SELECTED EXCERPT |
--- START ---
2006-03-26 Thread Alan Franzoni
gangesmaster on comp.lang.python said: 

 TypeError: unbound method __init__() must be called with z instance as
 first argument (got x instance instead)
 ==
 
 and the question is -- WHY?

I think the answer would be: because it's an instance method. Its
'contract' it's to be bound to an object of a certain class. Would you like
a different behaviour, you could decorate whatever method you need. I.e.,
turn your example into:

class z(object):
@staticmethod
def __init__(self):
self.blah=5

class x(object):
def __init__(self):
z.__init__(self)


y = x()


And this will work as you wish. You could have used classmethod as well
with a properly tuned init, of course.
 
 but __mro__ is a readonly attribute, and deriving from instances is
 impossible (conn.modules.wx.Frame is a PROXY to the class)...
 
 and again -- WHY? these all look like INTENTIONAL limitations. someone
 went around and added type checks (which are NOT pythonic) into the
 cPython implementation. argh. why do that?

I really think this happens because Python was designed to be
casualerror-safe. This approach would probably lead to many programming
errors. 

By the way, Python was designed to *discourage* such behaviours, not to
prevent them. By the way, I didn't grasp what you would really like to do.
You're saying you want to derive from instances, but then I see in your
sample code you're creating a *class* derived from an object (I would
expect you would like to derive an instance from an instance, and to
'twist' such new instance methods to your needs, which I think can be done
as well). What's the difference between that and the use of __class__ ?
--- END ---
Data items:
--- START ---
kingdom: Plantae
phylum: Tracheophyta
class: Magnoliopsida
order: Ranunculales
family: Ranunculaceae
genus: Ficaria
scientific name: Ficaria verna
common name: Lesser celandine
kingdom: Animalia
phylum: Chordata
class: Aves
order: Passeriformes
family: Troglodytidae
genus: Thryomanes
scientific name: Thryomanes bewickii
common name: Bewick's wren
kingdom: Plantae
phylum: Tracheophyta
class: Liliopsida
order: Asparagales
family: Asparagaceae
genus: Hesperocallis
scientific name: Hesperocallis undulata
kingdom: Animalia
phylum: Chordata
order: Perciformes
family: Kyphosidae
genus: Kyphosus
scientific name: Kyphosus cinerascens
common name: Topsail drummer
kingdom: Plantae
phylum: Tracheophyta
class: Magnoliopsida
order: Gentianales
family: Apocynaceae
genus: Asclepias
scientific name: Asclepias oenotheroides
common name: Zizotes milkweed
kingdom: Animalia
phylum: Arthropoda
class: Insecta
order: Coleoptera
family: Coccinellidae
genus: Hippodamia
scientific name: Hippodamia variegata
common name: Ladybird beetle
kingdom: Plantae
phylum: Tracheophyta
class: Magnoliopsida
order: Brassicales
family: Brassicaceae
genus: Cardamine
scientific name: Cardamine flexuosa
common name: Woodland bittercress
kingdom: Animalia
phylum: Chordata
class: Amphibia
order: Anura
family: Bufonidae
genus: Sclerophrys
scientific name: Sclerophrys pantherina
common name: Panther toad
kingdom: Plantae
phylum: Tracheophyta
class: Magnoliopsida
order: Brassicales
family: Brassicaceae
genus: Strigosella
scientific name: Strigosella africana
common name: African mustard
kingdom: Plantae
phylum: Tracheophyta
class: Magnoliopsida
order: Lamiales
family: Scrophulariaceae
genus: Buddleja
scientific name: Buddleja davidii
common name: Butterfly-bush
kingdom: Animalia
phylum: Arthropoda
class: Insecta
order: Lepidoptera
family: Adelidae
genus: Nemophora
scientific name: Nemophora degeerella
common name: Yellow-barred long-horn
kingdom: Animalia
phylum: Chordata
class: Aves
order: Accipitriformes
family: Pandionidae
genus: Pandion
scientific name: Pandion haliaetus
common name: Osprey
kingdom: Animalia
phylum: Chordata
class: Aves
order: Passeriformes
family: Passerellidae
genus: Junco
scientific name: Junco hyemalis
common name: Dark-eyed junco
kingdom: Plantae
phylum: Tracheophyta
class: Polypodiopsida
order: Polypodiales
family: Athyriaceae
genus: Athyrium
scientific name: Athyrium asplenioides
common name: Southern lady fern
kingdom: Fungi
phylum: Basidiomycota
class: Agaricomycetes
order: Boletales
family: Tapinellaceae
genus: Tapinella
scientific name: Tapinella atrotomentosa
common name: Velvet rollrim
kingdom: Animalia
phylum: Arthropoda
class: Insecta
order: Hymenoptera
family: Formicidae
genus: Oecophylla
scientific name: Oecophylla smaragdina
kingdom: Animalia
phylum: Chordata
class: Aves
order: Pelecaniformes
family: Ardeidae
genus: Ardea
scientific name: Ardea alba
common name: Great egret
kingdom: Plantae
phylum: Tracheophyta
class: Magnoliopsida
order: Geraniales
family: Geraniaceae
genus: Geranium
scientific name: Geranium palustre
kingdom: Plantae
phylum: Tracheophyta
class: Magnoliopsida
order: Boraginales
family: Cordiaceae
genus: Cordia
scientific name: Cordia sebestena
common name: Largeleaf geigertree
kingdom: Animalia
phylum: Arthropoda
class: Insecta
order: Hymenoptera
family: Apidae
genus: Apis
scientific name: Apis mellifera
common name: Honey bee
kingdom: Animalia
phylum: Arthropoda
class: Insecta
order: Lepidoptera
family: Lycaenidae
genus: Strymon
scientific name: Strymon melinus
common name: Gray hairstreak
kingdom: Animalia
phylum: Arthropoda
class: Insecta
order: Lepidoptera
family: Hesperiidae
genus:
--- END ---
REQUIREMENT | Reproduce everything in the Python mailing-list reply from "and again -- WHY?" down to "why do that?".

WRITTEN RESPONSE |
and again -- WHY? these all look like INTENTIONAL limitations. someone
 went around and added type checks (which are NOT pythonic) into the
 cPython implementation. argh. why do that?